To think that some of her friends had said that they felt sorry for her when they learned that she had all morning classes on Tuesdays and Thursdays this semester! They could think that staying up late and sleeping in mornings was the best thing in life if they wanted to. Give her a schedule that would let her get her classes done early and have afternoons free any time!

Janie especially treasured that schedule now, when the fall season was reaching its height. Most people could only get out to enjoy the leaves and the weather on weekends. Then all the parks within easy reach of the city looked like turned-over anthills. On this Thursday afternoon the state park had quite manageable crowds. Out on this trail, well away from the Visitors’ Center, she had spotted only a couple of people here and there.

She had spent the last hour and a half on the winding trail through the park’s woods and hollows. The trees sported their full fall glory beneath brilliant skies of mixed blue and fleecy white. The afternoon felt delightfully mild, with gusts of gentle breeze now and then. Here and there on one of the higher spots on the trail she could see a way across the fall-painted hillsides.

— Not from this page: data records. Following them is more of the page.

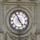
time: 4:56
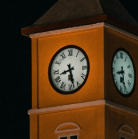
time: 8:27
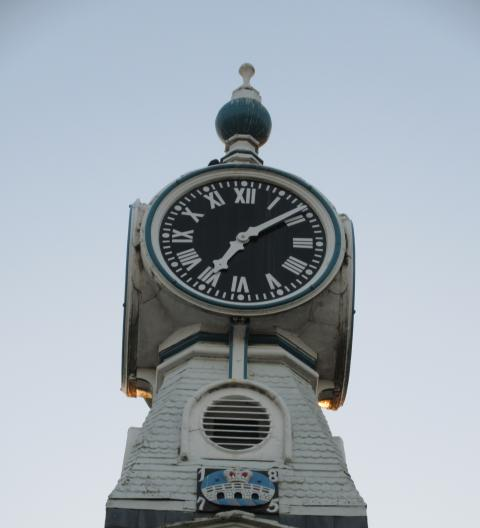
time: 7:08
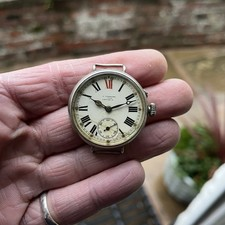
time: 10:11
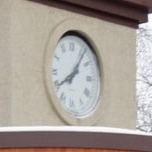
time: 8:06
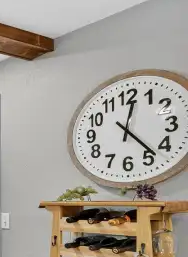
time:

About two-thirds of the way around the trail loop Janie encountered a side trail beaten through the brush. Where did it go? She could not recall having seen it marked on the big map back at the trail head. Did it lead to some little scenic spot out to the side? She checked her watch. As long as the trail was only about fifteen or twenty minutes one-way she would have plenty of time to explore it and then get back to the parking lot before it began to get dark.

A few minutes’ walking took her up out of the hollow where she had been walking to the top of a ridge. As she rose higher the trail grew indistinct among a series of rocky outcroppings. The next thing she knew, she had lost the trail entirely.

The obvious solution was to retrace her steps. That proved easier said than done. A couple more minutes walking and she stood on top of the ridge in a spot she did not recognize at all.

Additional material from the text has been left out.